• **Problem statement**
The response must contain all of the entries, each one repeated exactly.

Available records: Begin

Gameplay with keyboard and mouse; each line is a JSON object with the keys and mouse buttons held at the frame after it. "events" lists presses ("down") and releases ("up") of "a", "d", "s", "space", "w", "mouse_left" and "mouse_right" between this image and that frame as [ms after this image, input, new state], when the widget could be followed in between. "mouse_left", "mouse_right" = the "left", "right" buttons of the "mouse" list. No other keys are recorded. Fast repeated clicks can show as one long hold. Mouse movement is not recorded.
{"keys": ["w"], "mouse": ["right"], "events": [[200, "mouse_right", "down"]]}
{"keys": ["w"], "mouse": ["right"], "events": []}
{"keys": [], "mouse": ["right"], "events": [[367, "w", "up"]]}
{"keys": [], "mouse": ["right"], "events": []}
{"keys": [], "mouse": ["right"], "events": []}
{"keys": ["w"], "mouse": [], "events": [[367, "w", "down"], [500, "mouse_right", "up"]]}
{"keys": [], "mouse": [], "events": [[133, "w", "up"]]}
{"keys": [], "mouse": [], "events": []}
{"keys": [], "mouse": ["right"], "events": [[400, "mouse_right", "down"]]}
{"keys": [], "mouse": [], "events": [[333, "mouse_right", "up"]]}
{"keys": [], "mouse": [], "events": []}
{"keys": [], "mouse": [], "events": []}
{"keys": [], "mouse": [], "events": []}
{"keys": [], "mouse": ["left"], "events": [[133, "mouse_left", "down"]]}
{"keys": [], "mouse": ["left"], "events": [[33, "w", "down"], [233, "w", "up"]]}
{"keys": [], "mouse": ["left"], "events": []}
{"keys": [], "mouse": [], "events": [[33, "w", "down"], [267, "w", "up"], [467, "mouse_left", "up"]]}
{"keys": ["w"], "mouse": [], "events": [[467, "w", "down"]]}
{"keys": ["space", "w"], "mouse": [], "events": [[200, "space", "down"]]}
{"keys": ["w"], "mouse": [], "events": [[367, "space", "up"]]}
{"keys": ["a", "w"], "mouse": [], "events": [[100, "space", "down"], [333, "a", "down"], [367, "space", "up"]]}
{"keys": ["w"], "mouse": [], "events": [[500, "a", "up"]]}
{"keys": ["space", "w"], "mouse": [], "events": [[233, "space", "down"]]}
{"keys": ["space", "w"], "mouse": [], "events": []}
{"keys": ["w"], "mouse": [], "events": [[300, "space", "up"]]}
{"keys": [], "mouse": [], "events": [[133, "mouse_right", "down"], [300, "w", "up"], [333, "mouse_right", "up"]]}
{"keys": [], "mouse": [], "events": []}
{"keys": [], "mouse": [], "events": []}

Available records: End

• **Answer for the task**
Gameplay with keyboard and mouse; each line is a JSON object with the keys and mouse buttons held at the frame after it. "events" lists presses ("down") and releases ("up") of "a", "d", "s", "space", "w", "mouse_left" and "mouse_right" between this image and that frame as [ms after this image, input, new state], when the widget could be followed in between. "mouse_left", "mouse_right" = the "left", "right" buttons of the "mouse" list. No other keys are recorded. Fast repeated clicks can show as one long hold. Mouse movement is not recorded.
{"keys": ["w"], "mouse": ["right"], "events": [[200, "mouse_right", "down"]]}
{"keys": ["w"], "mouse": ["right"], "events": []}
{"keys": [], "mouse": ["right"], "events": [[367, "w", "up"]]}
{"keys": [], "mouse": ["right"], "events": []}
{"keys": [], "mouse": ["right"], "events": []}
{"keys": ["w"], "mouse": [], "events": [[367, "w", "down"], [500, "mouse_right", "up"]]}
{"keys": [], "mouse": [], "events": [[133, "w", "up"]]}
{"keys": [], "mouse": [], "events": []}
{"keys": [], "mouse": ["right"], "events": [[400, "mouse_right", "down"]]}
{"keys": [], "mouse": [], "events": [[333, "mouse_right", "up"]]}
{"keys": [], "mouse": [], "events": []}
{"keys": [], "mouse": [], "events": []}
{"keys": [], "mouse": [], "events": []}
{"keys": [], "mouse": ["left"], "events": [[133, "mouse_left", "down"]]}
{"keys": [], "mouse": ["left"], "events": [[33, "w", "down"], [233, "w", "up"]]}
{"keys": [], "mouse": ["left"], "events": []}
{"keys": [], "mouse": [], "events": [[33, "w", "down"], [267, "w", "up"], [467, "mouse_left", "up"]]}
{"keys": ["w"], "mouse": [], "events": [[467, "w", "down"]]}
{"keys": ["space", "w"], "mouse": [], "events": [[200, "space", "down"]]}
{"keys": ["w"], "mouse": [], "events": [[367, "space", "up"]]}
{"keys": ["a", "w"], "mouse": [], "events": [[100, "space", "down"], [333, "a", "down"], [367, "space", "up"]]}
{"keys": ["w"], "mouse": [], "events": [[500, "a", "up"]]}
{"keys": ["space", "w"], "mouse": [], "events": [[233, "space", "down"]]}
{"keys": ["space", "w"], "mouse": [], "events": []}
{"keys": ["w"], "mouse": [], "events": [[300, "space", "up"]]}
{"keys": [], "mouse": [], "events": [[133, "mouse_right", "down"], [300, "w", "up"], [333, "mouse_right", "up"]]}
{"keys": [], "mouse": [], "events": []}
{"keys": [], "mouse": [], "events": []}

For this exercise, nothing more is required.